MODEL_PATH ="microsoft/Florence-2-large-ft"

florence2_referring_segmentation = foo.get_operator("@jacobmarks/florence2/referring_expression_segmentation_with_florence2")

To use the operator, you will need to start a [Delegated service](https://beta-docs.voxel51.com/plugins/developing_plugins/#delegated-execution_1) by opening your terminal and running the following command:

```bash
fiftyone delegated launch
```

Then, you can [call the Operator](https://beta-docs.voxel51.com/plugins/using_plugins/#calling-operators) by running the following cell:

In [None]:
await florence2_referring_segmentation(
    dataset,
    model_path=MODEL_PATH,
    expression="human",
    output_field="open_expression_segmentations",
    delegate=True
)

You can examine the results of the first Sample like so:

In [None]:
dataset.first()['open_expression_segmentations']

You can also use [the Florence2 Plugin](https://github.com/jacobmarks/fiftyone_florence2_plugin) when you have existing captions on your dataset. We don't have those here, so let's generate these captions and then use that for segmentation. Start by instantiating the Operator for this task:

In [12]:
import fiftyone.operators as foo

florence2_captioning = foo.get_operator("@jacobmarks/florence2/caption_with_florence2")

And calling the operator, as you've done previously:

In [None]:
await florence2_captioning(
    dataset,
    model_path=MODEL_PATH,
    detail_level="basic",
    output_field="basic_caption",
    delegate=True
    )

In [None]:
dataset.first()['basic_caption']

In [None]:
await florence2_referring_segmentation(
    dataset,
    model_path=MODEL_PATH,
    expression_field="basic_caption", #must be a field on your dataset
    output_field="expression_field_segmentations",
    delegate=True
)

In [None]:
dataset.first()['expression_field_segmentations']

### Moondream + SAM2

This next workflow will show you how to leverage the [Moondream2 plugin](https://github.com/harpreetsahota204/moondream2-plugin) for FiftyOne alongside [SAM2 from the FiftyOne Model Zoo](https://voxel51.com/blog/sam-2-is-now-available-in-fiftyone/) for zero-shot segmentation. 

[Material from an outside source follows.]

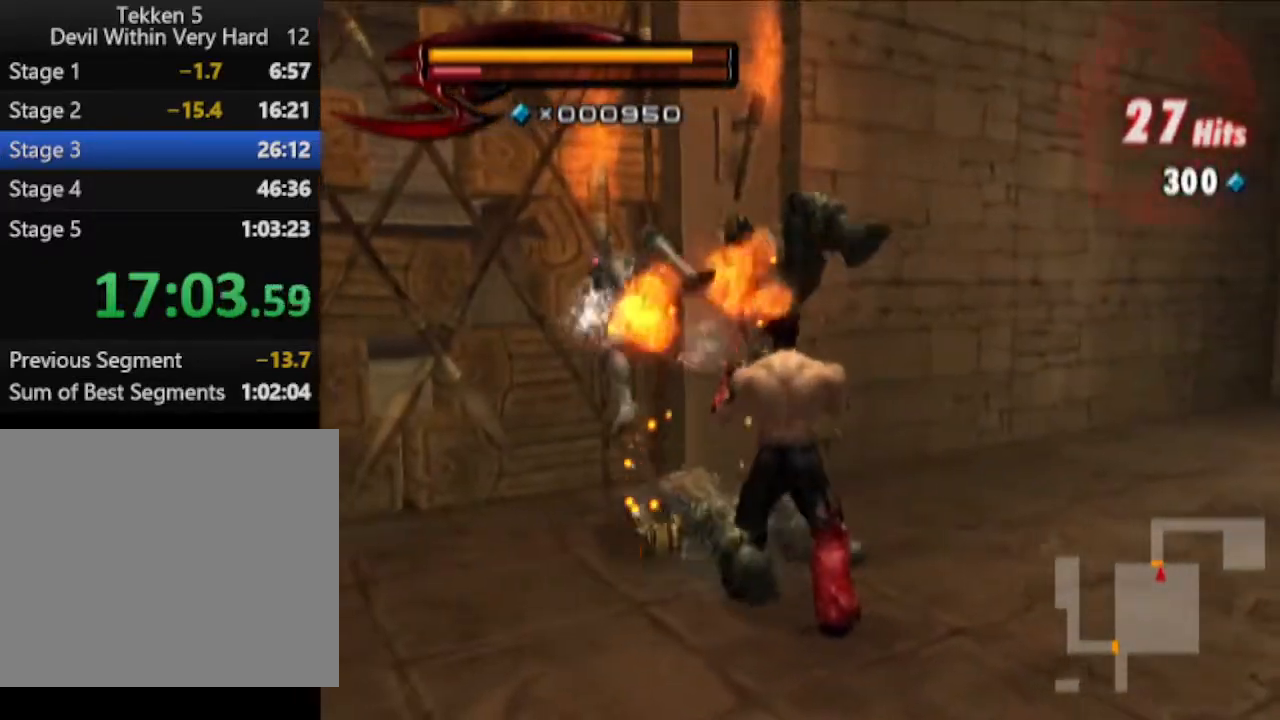
{"buttons": [], "left_stick": "up-left", "right_stick": "center", "events": [[150, "left_stick", "up"], [217, "left_stick", "center"], [284, "SQUARE", "down"], [350, "left_stick", "up-left"], [400, "R1", "up"], [400, "SQUARE", "up"]]}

The process works by first using Moondream2 to automatically analyze your images and generate [Keypoints](https://beta-docs.voxel51.com/api/fiftyone.core.labels.Keypoint.html) of interest in a zero-shot fashion, requiring no training data or manual annotation. These points then serve as a prompt for SAM2, which uses them to generate segmentation masks around the detected objects or regions. 

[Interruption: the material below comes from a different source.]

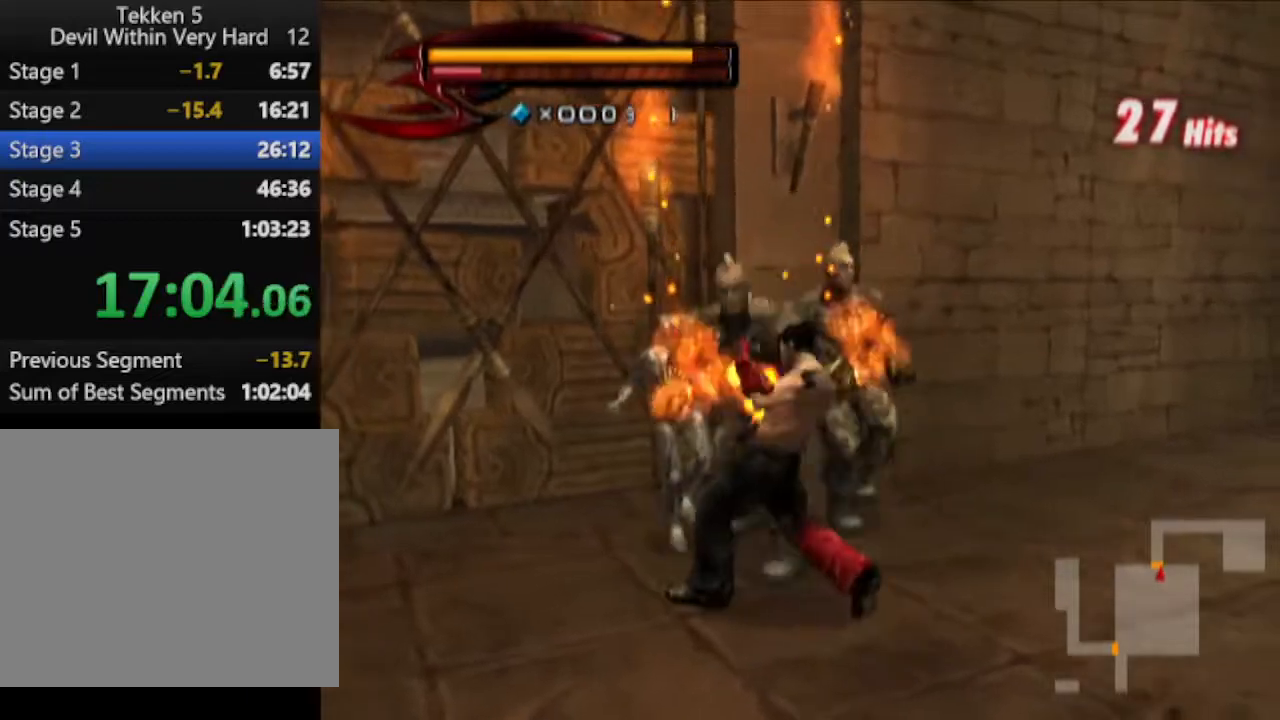
{"buttons": [], "left_stick": "up", "right_stick": "center", "events": [[216, "left_stick", "up"]]}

First, install the Moondream2 plugin and it's requirements:

In [None]:
# download the plugin from the github repository
!fiftyone plugins download https://github.com/harpreetsahota204/moondream2-plugin

In [None]:
# install requirements for the plugin
!fiftyone plugins requirements @harpreetsahota/moondream2 --install

With the plugin installed, you can instantiate the [Operator](https://beta-docs.voxel51.com/plugins/using_plugins/#using-operators) like this:

In [9]:
import fiftyone.operators as foo

moondream_operator = foo.get_operator("@harpreetsahota/moondream2/moondream")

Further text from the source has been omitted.